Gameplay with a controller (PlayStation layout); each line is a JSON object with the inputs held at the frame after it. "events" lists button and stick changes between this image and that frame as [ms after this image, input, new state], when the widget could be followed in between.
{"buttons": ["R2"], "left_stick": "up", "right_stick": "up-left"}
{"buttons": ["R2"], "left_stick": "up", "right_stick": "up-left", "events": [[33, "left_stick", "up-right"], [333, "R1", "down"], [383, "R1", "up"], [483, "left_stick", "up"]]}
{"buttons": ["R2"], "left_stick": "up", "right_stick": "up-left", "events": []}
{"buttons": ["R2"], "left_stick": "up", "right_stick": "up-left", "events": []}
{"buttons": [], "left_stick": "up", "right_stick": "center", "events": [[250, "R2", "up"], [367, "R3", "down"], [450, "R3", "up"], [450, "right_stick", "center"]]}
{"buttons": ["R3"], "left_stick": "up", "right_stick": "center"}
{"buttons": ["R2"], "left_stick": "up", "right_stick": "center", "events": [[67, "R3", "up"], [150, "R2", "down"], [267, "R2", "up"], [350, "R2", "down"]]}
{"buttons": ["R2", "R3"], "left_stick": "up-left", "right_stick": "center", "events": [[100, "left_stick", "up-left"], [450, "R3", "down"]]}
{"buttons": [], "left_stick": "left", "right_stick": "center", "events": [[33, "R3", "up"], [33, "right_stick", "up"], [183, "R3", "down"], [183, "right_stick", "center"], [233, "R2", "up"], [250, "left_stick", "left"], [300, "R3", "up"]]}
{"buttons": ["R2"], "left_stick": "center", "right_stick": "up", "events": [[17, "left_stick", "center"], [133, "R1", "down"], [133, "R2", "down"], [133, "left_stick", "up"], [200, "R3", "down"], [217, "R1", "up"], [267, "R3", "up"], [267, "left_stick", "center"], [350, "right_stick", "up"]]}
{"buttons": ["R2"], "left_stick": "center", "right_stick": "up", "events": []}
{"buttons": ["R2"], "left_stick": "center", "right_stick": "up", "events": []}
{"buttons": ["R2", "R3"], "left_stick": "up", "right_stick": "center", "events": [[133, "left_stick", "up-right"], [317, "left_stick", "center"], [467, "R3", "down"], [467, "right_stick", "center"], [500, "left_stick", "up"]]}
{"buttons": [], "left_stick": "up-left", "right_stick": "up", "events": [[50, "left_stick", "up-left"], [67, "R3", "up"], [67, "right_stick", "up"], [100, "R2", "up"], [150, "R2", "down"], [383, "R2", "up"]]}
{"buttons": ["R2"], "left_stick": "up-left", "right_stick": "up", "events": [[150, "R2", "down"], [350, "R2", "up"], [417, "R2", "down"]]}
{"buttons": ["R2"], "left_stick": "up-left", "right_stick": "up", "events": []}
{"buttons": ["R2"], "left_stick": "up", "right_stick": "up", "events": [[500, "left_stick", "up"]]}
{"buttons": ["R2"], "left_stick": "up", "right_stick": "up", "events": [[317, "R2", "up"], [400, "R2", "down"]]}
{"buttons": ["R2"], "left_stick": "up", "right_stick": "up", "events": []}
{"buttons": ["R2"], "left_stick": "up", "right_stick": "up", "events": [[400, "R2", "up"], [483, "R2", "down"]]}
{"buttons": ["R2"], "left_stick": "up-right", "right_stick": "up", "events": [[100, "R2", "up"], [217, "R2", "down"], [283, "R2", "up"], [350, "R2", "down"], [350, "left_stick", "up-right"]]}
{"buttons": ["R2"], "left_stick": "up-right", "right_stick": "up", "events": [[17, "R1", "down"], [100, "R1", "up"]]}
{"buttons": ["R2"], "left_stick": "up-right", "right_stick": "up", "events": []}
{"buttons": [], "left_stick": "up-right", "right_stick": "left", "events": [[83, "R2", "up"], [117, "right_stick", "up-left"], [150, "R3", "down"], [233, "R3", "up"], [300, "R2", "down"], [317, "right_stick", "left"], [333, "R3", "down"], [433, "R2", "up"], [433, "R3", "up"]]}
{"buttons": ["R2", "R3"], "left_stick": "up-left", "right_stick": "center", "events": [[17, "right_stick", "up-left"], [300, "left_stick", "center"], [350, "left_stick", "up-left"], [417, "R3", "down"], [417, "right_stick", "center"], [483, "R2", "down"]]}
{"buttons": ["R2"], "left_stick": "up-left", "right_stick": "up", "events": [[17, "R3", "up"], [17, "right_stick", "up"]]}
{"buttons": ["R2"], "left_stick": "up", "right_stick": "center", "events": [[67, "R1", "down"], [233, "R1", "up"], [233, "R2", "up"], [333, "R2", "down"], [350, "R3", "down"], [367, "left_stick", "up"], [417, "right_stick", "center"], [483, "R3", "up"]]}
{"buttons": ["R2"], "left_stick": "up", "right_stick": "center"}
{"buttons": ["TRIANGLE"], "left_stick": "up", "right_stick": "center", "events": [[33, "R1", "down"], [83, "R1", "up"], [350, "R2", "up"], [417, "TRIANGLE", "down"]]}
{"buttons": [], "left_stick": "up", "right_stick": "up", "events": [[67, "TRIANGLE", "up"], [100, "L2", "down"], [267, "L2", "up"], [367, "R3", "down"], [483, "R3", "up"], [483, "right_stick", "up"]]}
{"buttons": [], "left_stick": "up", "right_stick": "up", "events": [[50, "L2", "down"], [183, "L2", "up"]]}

EXERCISE DIRECTIONS :: In the entries above, some lines hold the string "TRIANGLE". Copy each of them.

RESULT OF THE EXERCISE ::
{"buttons": ["TRIANGLE"], "left_stick": "up", "right_stick": "center", "events": [[33, "R1", "down"], [83, "R1", "up"], [350, "R2", "up"], [417, "TRIANGLE", "down"]]}
{"buttons": [], "left_stick": "up", "right_stick": "up", "events": [[67, "TRIANGLE", "up"], [100, "L2", "down"], [267, "L2", "up"], [367, "R3", "down"], [483, "R3", "up"], [483, "right_stick", "up"]]}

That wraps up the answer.